June 9, 2023 -- The National Institutes of Health (NIH) is funding work that could show how the immune system reacts to muscle disease gene therapies and lead to a protocol for re-administration of the treatments.
Gene therapies are emerging as new treatment options for patients with degenerative disorders such as Duchenne muscular dystrophy (DMD). The therapies could correct the cause of the genetic disorders and thereby provide lifelong benefits from a single dose. However, problems such as immune responses that limit the efficacy and duration of therapy are barriers to the realization of that vision.
Researchers at the Indiana University School of Medicine have been working on the immune problem, leading to the recent publication of a paper on concerns including antibody formation against the viral capsid, complement activation, and cytotoxic T-cell responses against capsid or transgene products.
The team has generated evidence that immune sensing drives adaptive immunity against the transgene product when patients receive muscle-directed adeno-associated viral (AAV) vector gene transfer. CD8+ T-cell responses appear to be particularly important, and the vector dose affects the roles different innate signaling pathways play in the process.

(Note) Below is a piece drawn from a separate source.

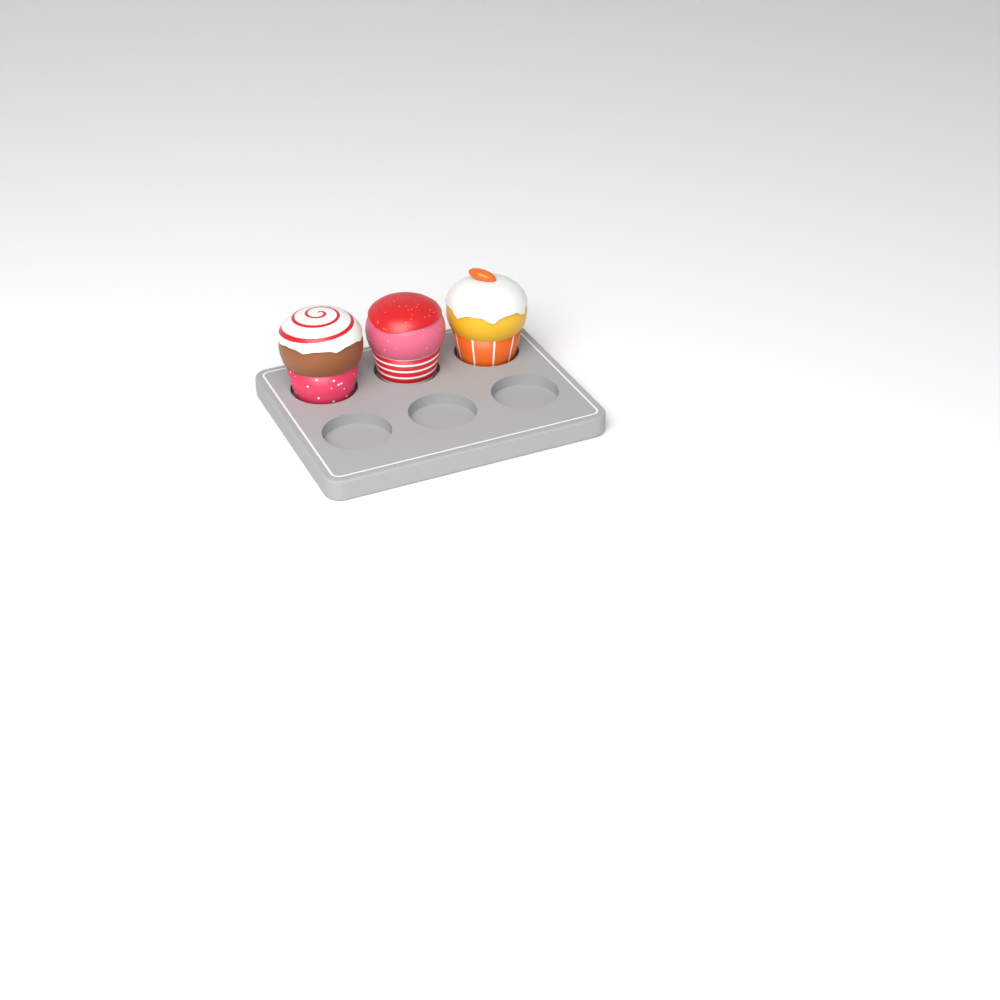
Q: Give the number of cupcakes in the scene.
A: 3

Based on the work, the researchers think steps including the engineering of vectors can minimize the immune response and increase the efficacy and duration of gene therapy. The NIH is supporting studies to advance that hypothesis through the National Institute of Allergy and Infectious Diseases.

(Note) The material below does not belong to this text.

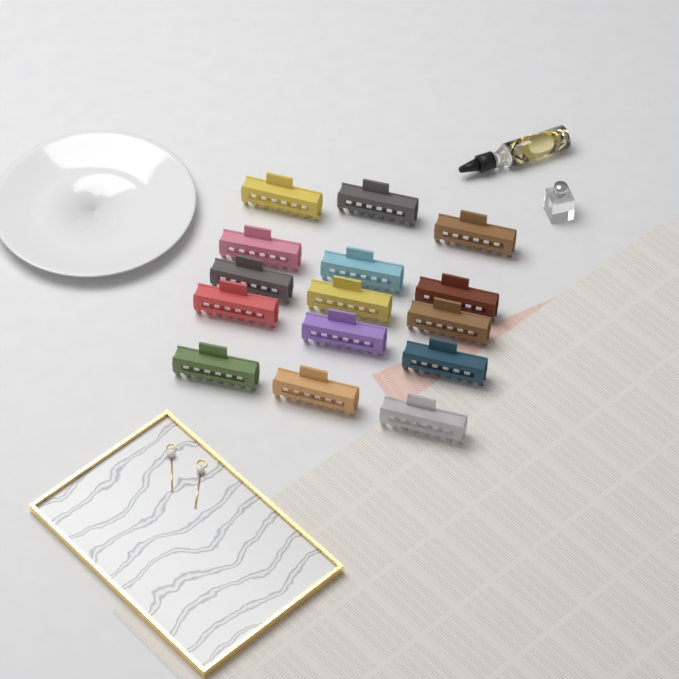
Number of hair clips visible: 15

"With our new NIH grant, we can gain a deeper understanding of how the immune system responds to these treatments so we can develop more successful and long-term ways to help patients living with muscle disorders," Roland Herzog, PhD, a professor of immunology at Indiana University, said in a statement. Herzog and his collaborators have secured a five-year, $3.8 million grant.

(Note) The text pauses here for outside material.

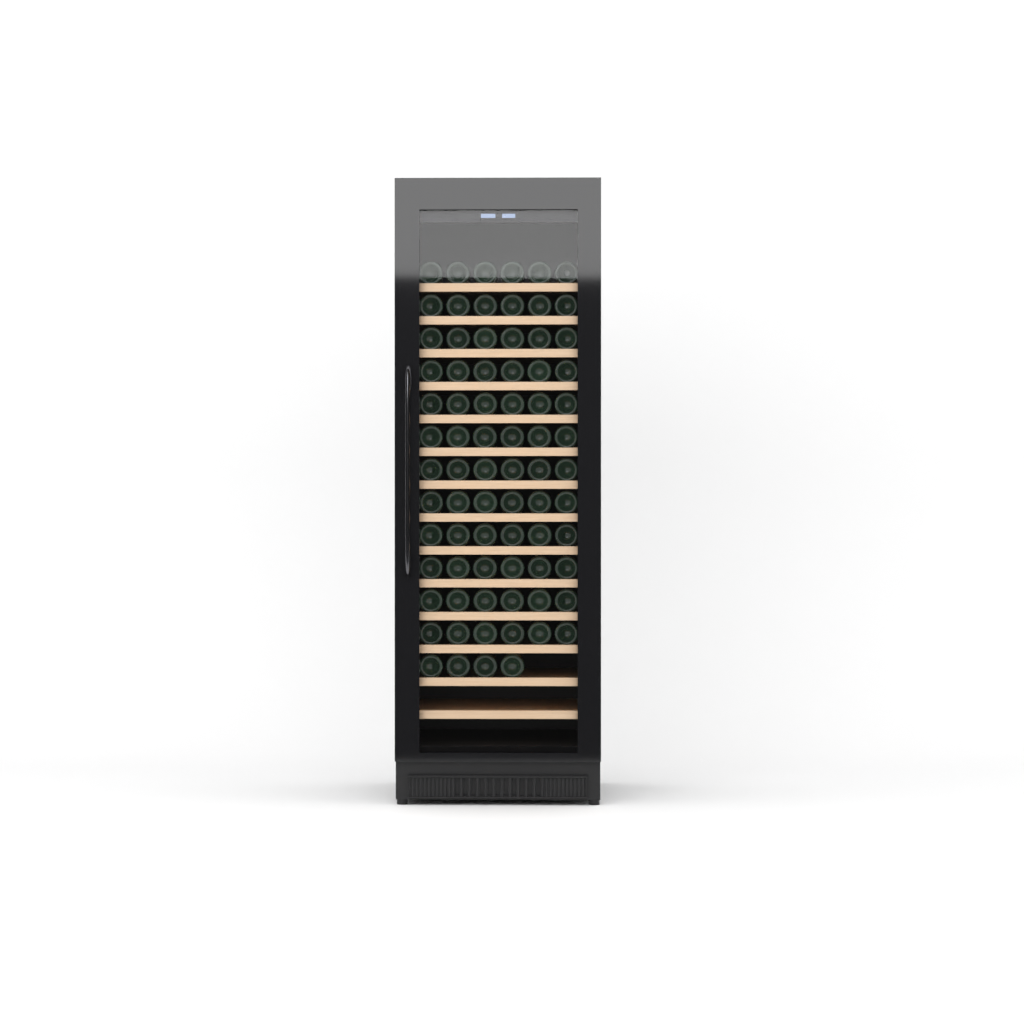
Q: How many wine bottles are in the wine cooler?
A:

The description of the project submitted to the NIH, which puts the value in the first year at $774,002, lists three goals: define the mechanisms that link innate immune sensing to adaptive immune responses; prevent deleterious immune responses; and develop a novel protocol for re-administration of systemic AAV delivery.
A protocol for re-administration could transform gene therapies. Currently, biopharma companies have one chance to treat a patient's genetic disease, because when the immune system has encountered an AAV once, it is primed to attack it if it sees the vector a second time. This situation forces companies to use a high initial dose to ensure efficacy; however, that raises the risk of a harmful immune response.